[PAGE EXTRACT — start]

It made me think of the way that many folks take a promise of God out of context and try to apply it to their own life. We would not dare take the curses as promises for us, because it is clear, looking at the context, that it is not for us (plus it is negative). If we would not accept the negative promises of God as our own, why do we accept the positive promises as our own without the same consideration?

I wonder if it is because we think we deserve all the blessings of God because we are so good, and God would surely not punish our disobedience to His holy, righteous law because of all the good we usually do.

I was thinking also of the promises to the Israelites for the promised land. We like to claim the promises for the promised land for ourselves, but not the promises to Moses, that he will not make it into the Promised land because of his disobedience. I think the same applies with Jeremiah 29, that I've addressed before...We like Jer. 29:11, where God has a good plan for us, but shouldn't also claim Jer. 29:17- thus says the Lord of hosts, 'Behold, I am sending upon them a sword, famine and pestilence, and I will make them like split-open figs that cannot be eaten due to rottenness.

Can we have it both ways? Can we claim promises of God that seem to be for someone else entirely? If we can, why not the promises of destruction for our disobedience also?

I wish we could claim some of these things as our own, but I am not at liberty to take something out of context and apply it to myself, no matter how encouraged it makes me feel...But we are called to rightly handle the Word of God and I don't think this does it.

[PAGE EXTRACT — finish]

**WHAT TO WORK ON:**
Rewrite the stretch from "It made me think" through "we usually do." in the passage about claiming God's promises, replacing "curses" with "warnings". The rows below come from a different source than the passage.

[DATASET RECORDS — start]

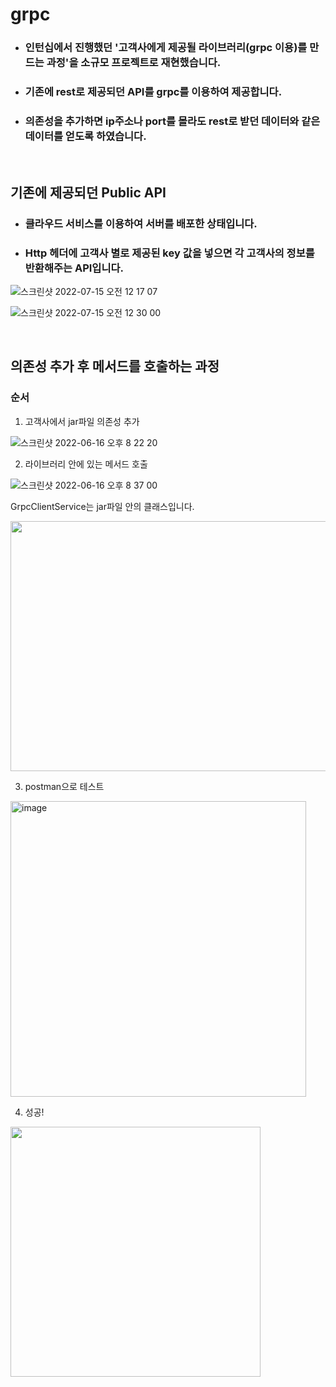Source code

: # grpc

- ### 인턴십에서 진행했던 '고객사에게 제공될 라이브러리(grpc 이용)를 만드는 과정'을 소규모 프로젝트로 재현했습니다.

- ### 기존에 rest로 제공되던 API를 grpc를 이용하여 제공합니다.

- ### 의존성을 추가하면 ip주소나 port를 몰라도 rest로 받던 데이터와 같은 데이터를 얻도록 하였습니다.
&nbsp;
&nbsp;


## 기존에 제공되던 Public API

- ### 클라우드 서비스를 이용하여 서버를 배포한 상태입니다.
- ### Http 헤더에 고객사 별로 제공된 key 값을 넣으면 각 고객사의 정보를 반환해주는 API입니다.

![스크린샷 2022-07-15 오전 12 17 07](https://user-images.githubusercontent.com/71378447/179021173-573fe8b5-eadb-4f86-8f41-193d363ef825.png)

![스크린샷 2022-07-15 오전 12 30 00](https://user-images.githubusercontent.com/71378447/179021762-a4ac39c1-37d0-4d82-9406-dfc83c048634.png)


&nbsp;
&nbsp;



## 의존성 추가 후 메서드를 호출하는 과정
### 순서

1) 고객사에서 jar파일 의존성 추가

![스크린샷 2022-06-16 오후 8 22 20](https://user-images.githubusercontent.com/71378447/174062185-83fd3564-b97d-424d-9dd3-286ef4293996.png)


2) 라이브러리 안에 있는 메서드 호출
 
![스크린샷 2022-06-16 오후 8 37 00](https://user-images.githubusercontent.com/71378447/174062745-ffdc511d-7b92-477b-83c6-9aa5a1c9bbf7.png)


GrpcClientService는 jar파일 안의 클래스입니다.

<img src="https://user-images.githubusercontent.com/71378447/174062841-df22cf26-a1c9-434c-a7d2-596cba468e27.png" width = "600" height = "400" />


3) postman으로 테스트

<img width="473" alt="image" src="https://user-images.githubusercontent.com/71378447/174060423-43664aad-b941-4d67-90a0-770aff7ceb93.png">

4) 성공!

<img src="https://user-images.githubusercontent.com/71378447/174063495-ee9d8a2b-d8b2-4964-b220-f5f7aa0fc136.png" width = "400" height = "400" />

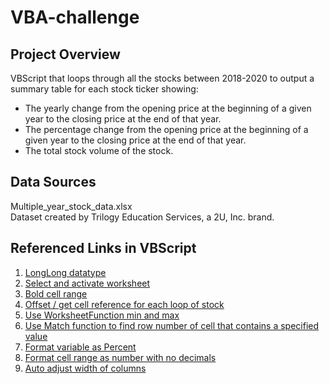 # VBA-challenge

## Project Overview

VBScript that loops through all the stocks between 2018-2020 to output a summary table for each stock ticker showing:

* The yearly change from the opening price at the beginning of a given year to the closing price at the end of that year.
* The percentage change from the opening price at the beginning of a given year to the closing price at the end of that year.
* The total stock volume of the stock.

## Data Sources

Multiple_year_stock_data.xlsx  
Dataset created by Trilogy Education Services, a 2U, Inc. brand.

## Referenced Links in VBScript

1. [LongLong datatype](https://learn.microsoft.com/en-us/office/vba/language/reference/user-interface-help/longlong-data-type)
2. [Select and activate worksheet](https://excelhelphq.com/how-to-loop-through-worksheets-in-a-workbook-in-excel-vba/)
3. [Bold cell range](https://learn.microsoft.com/en-us/office/vba/api/excel.font.bold)
4. [Offset / get cell reference for each loop of stock](https://www.automateexcel.com/vba/offset-range-cell)
5. [Use WorksheetFunction min and max](https://forum.ozgrid.com/forum/index.php?thread/87224-min-max-values-from-row-column-using-vba/)
6. [Use Match function to find row number of cell that contains a specified value](https://forum.ozgrid.com/forum/index.php?thread/1228100-find-row-of-max-value-copy-and-paste/)
7. [Format variable as Percent](https://www.vbforums.com/showthread.php?606675-RESOLVED-Format-variable-as-percentage)
8. [Format cell range as number with no decimals](https://stackoverflow.com/questions/8153800/how-to-set-numberformat-to-number-with-0-decimal-places)
9. [Auto adjust width of columns](https://learn.microsoft.com/en-us/office/vba/api/excel.range.autofit)
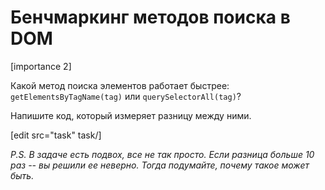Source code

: # Бенчмаркинг методов поиска в DOM

[importance 2]

Какой метод поиска элементов работает быстрее: `getElementsByTagName(tag)` или `querySelectorAll(tag)`?

Напишите код, который измеряет разницу между ними. 

[edit src="task" task/]

*P.S. В задаче есть подвох, все не так просто. Если разница больше 10 раз -- вы решили ее неверно. Тогда подумайте, почему такое может быть.*
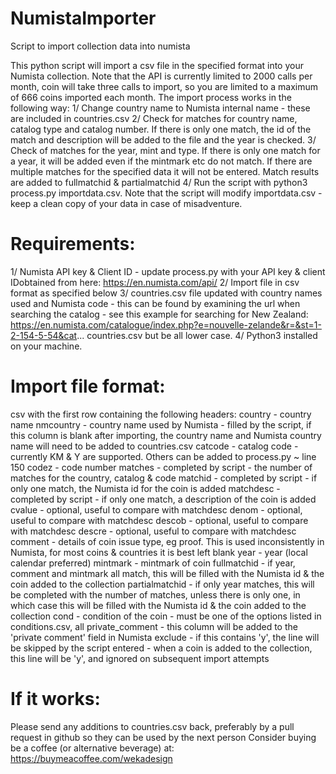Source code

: # NumistaImporter
Script to import collection data into numista 

This python script will import a csv file in the specified format into your Numista collection.  Note that the API is currently limited to 2000 calls per month, coin will take three calls to import, so you are limited to a maximum of 666 coins imported each month. The import process works in the following way:
1/ Change country name to Numista internal name - these are included in countries.csv
2/ Check for matches for country name, catalog type and catalog number. If there is only one match, the id of the match and description will be added to the file and the year is checked.
3/ Check of matches for the year, mint and type. If there is only one match for a year, it will be added even if the mintmark etc do not match.  If there are multiple matches for the specified data it will not be entered.  Match results are added to fullmatchid & partialmatchid
4/ Run the script with python3 process.py importdata.csv.  Note that the script will modify importdata.csv - keep a clean copy of your data in case of misadventure.

# Requirements:
1/ Numista API key & Client ID - update process.py with your API key & client IDobtained from here: https://en.numista.com/api/
2/ Import file in csv format as specified below
3/ countries.csv file updated with country names used and Numista code - this can be found by examining the url when searching the catalog - see this example for searching for New Zealand: https://en.numista.com/catalogue/index.php?e=nouvelle-zelande&r=&st=1-2-154-5-54&cat... countries.csv but be all lower case.
4/ Python3 installed on your machine.

# Import file format:
csv with the first row containing the following headers:
country - country name
nmcountry - country name used by Numista - filled by the script, if this column is blank after importing, the country name and Numista country name will need to be added to countries.csv
catcode - catalog code - currently KM & Y are supported.  Others can be added to process.py ~ line 150
codez - code number
matches - completed by script - the number of matches for the country, catalog & code
matchid - completed by script - if only one match, the Numista id for the coin is added
matchdesc - completed by script - if only one match, a description of the coin is added
cvalue - optional, useful to compare with matchdesc
denom - optional, useful to compare with matchdesc
descob - optional, useful to compare with matchdesc
descre - optional, useful to compare with matchdesc
comment - details of coin issue type, eg proof.  This is used inconsistently in Numista, for most coins & countries it is best left blank
year - year (local calendar preferred)
mintmark - mintmark of coin
fullmatchid - if year, comment and mintmark all match, this will be filled with the Numista id & the coin added to the collection
partialmatchid - if only year matches, this will be completed with the number of matches, unless there is only one, in which case this will be filled with the Numista id & the coin added to the collection
cond - condition of the coin - must be one of the options listed in conditions.csv, all
private_comment - this column will be added to the 'private comment' field in Numista
exclude - if this contains 'y', the line will be skipped by the script
entered - when a coin is added to the collection, this line will be 'y', and ignored on subsequent import attempts

# If it works:
Please send any additions to countries.csv back, preferably by a pull request in github so they can be used by the next person
Consider buying be a coffee (or alternative beverage) at: https://buymeacoffee.com/wekadesign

[DATASET RECORDS — finish]

**WRITTEN ANSWER:**
It made me think of the way that many folks take a promise of God out of context and try to apply it to their own life. We would not dare take the warnings as promises for us, because it is clear, looking at the context, that it is not for us (plus it is negative). If we would not accept the negative promises of God as our own, why do we accept the positive promises as our own without the same consideration?

I wonder if it is because we think we deserve all the blessings of God because we are so good, and God would surely not punish our disobedience to His holy, righteous law because of all the good we usually do.